Was für ein Erlebnis!
Spätestens jetzt hat sich der 28 Kilometer lange Backpacking-Trail ins Hinterland gelohnt. Bergkaribus sind eine Seltenheit in den Nationalparks der Rocky Mountains – nur wenige Wanderer bekommen sie je zu sehen. In Banff, Yoho und Kootenay sind sie ausgestorben, in Jasper leben noch rund 150 Tiere.
Die meisten Bergkaribus in Jasper haben hier, unweit des Seeufers, eine Zuflucht gefunden. Tonquin Valley heißt das Hochtal in der Wildnis, an dem ich mich einfach nicht satt sehen kann.
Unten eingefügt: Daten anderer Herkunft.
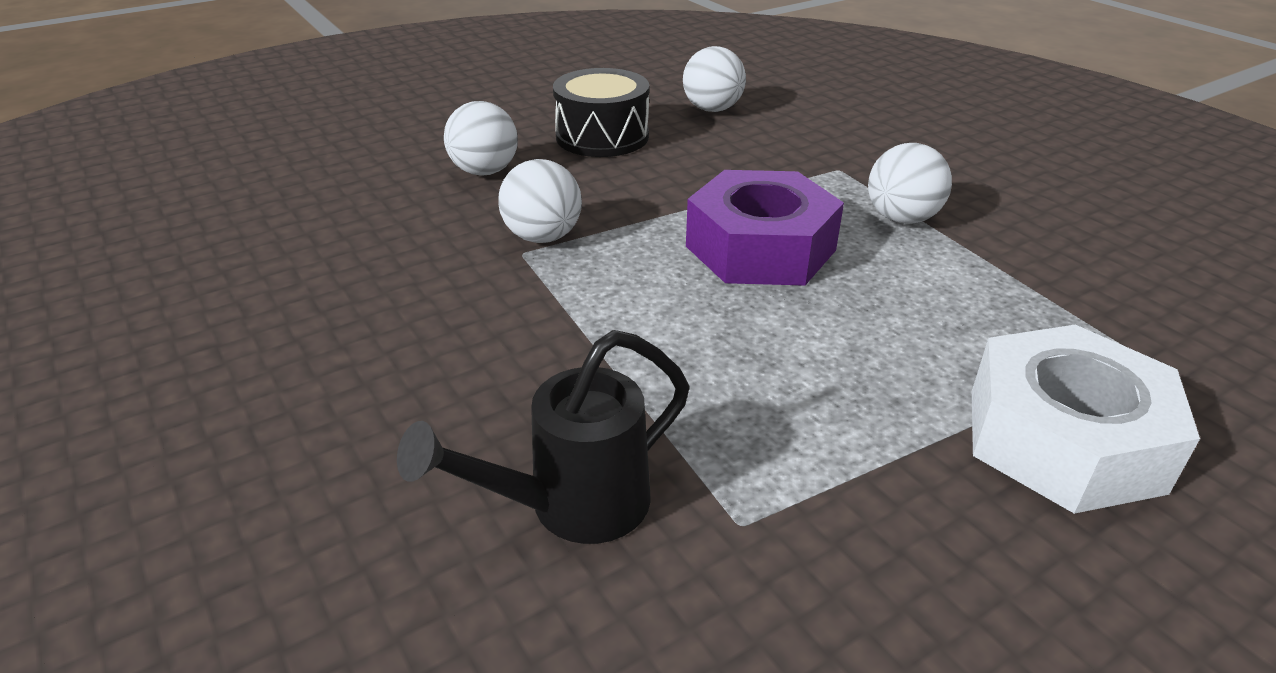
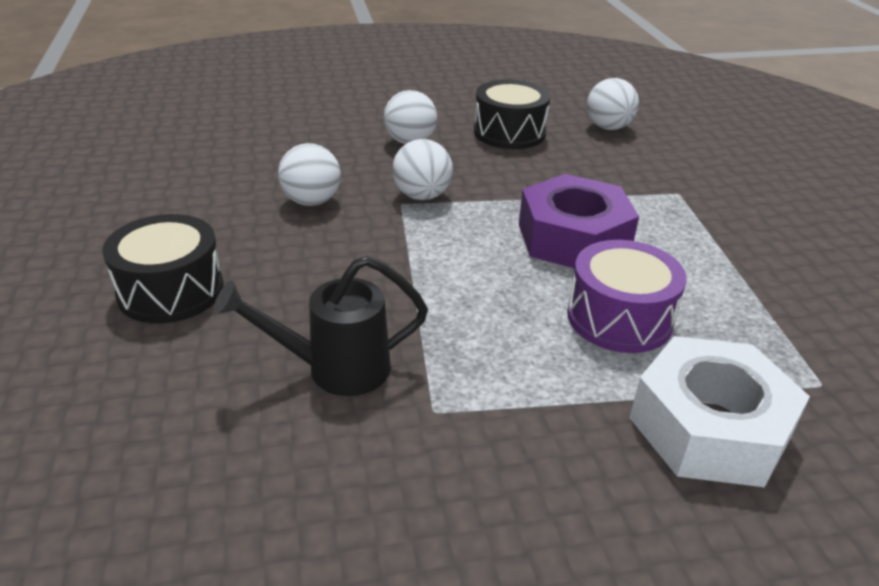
camera: 20 degrees right, 0 degrees up
white ball [868,143,952,224] -> white ball moved to [278,143,341,206]
none -> black drum [102,214,224,323]
none -> purple drum [567,240,687,353]

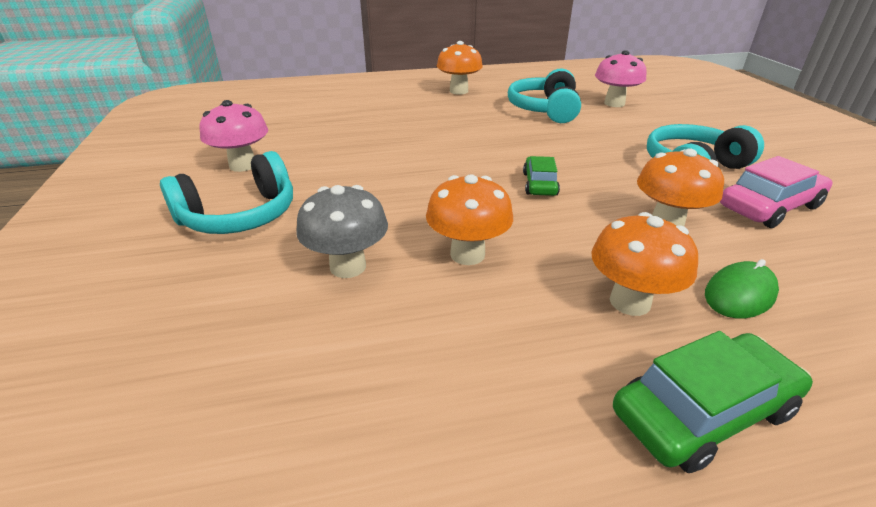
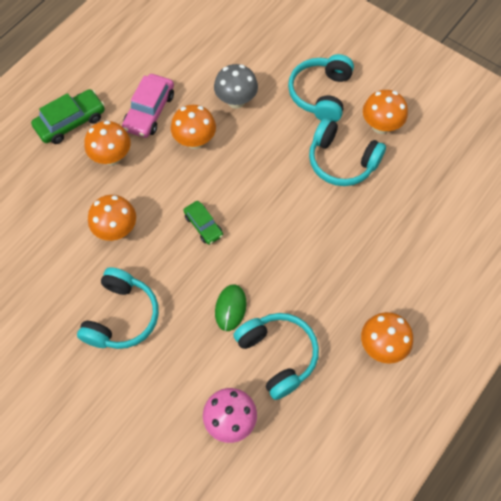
camera: 140 degrees right, 30 degrees up
pink mushroom [199,100,268,172] -> orange mushroom [363,90,408,134]
green car [613,331,813,473] -> green car turned 150 degrees counterclockwise [31,89,105,144]
green mouse [705,259,779,318] -> green mouse moved to [215,284,247,331]
pink car [720,156,833,228] -> pink car moved to [122,74,174,138]
none -> turquoise headphones [309,118,386,186]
An den Bergkaribus, an den alpinen Wiesen, Wasserfällen, Gletschern und gewaltigen Felswänden hinter dem Amethyst Lake.
Mein Favorit: Tonquin Valley
Für mich ist das Tonquin Valley einer der schönsten Orte in Kanada – vielleicht sogar der Welt. Die Tour über den 2.210 Meter hohen Maccarib Pass ist lang und anstrengend, aber technisch nicht schwer. Ausgangspunkt ist ein Parkplatz an der Straße, die vom Dörfchen Jasper zum Skigebiet Marmot Basin führt.
Die Wanderung ins Tonquin Valley für mich die unbestrittene Nummer eins in den kanadischen Rockies. Hier lade ich auf, hier komme ich zur Ruhe. Aber ich habe auch andere wunderschöne Wanderungen in den Rocky Mountains für euch herausgesucht.
Big Bend, Jasper Nationalpark
Diese Wanderung ist so einfach – und doch so unbekannt. Ziel ist eine spektakuläre Flußbiegung am Athabasca River. Los geht’s an den Sunwapta Falls am Icefields Parkway. Nach sieben meist flachen Kilometern durch den Nadelwald taucht eine Sandbank hoch über dem Flußufer auf. Der Blick ist spektakulär, die Natur berauschend, die Stille inspirierend. Könnte ich malen, würde ich hier meine Staffelei aufstellen!
Helen Lake, Banff Nationalpark
Die beste Tageswanderung in Banff, die einen ohne größere Anstrengung über die Baumgrenze führt. Zwölf Kilometer lang ist der Weg vom Parkplatz am Icefields Parkway und zurück. Schon nach weniger als einer Stunde ist man im alpinen Hochland: bunte Wildblumen, heulende Murmeltiere und ein Buch am spiegelglatten Helen Lake sind meine Highlights. Der Ausgangspunkt liegt 30 Kilometer nördlich von Lake Louise.
Rockwall Trail, Kootenay Nationalpark
Hier ein Tipp für Sportliche: Der 55-Kilometer lange Rockwall-Trail ist einer der wohl spektakulärsten Backcountry-Hikes in Kanada – aber nichts für schwache Nerven. Drei bis vier Tage geht es an einer atemberaubenden Kette kambrischer Kalksteinfelsen entlang, über drei Bergpässe, durch Geröllfelder, über Schluchten. Selten haben meine Muskeln so geschmerzt wie hier. Es hat nur wenige Zeltplätze, also früh buchen!
Lake O’Hara, Yoho Nationalpark
Ein magischer Ort. Die Maler der kanadischen Künstlergruppe „Group of Seven“ liebten den Lake O’Hara, einen türkisgrünen See, der auf der Rückseite des Victoria Gletscher liegt. Ihre atemberaubenden Bilder brachten den See ins Bewußtsein der ganzen Nation. Heute fährt zwei Mal am Tag ein Bus dorthin, wenn man das Glück hat, eines der wenigen Tickets zu ergattern. Wenn nicht, dann bleibt ein elf Kilometer langer Wanderweg.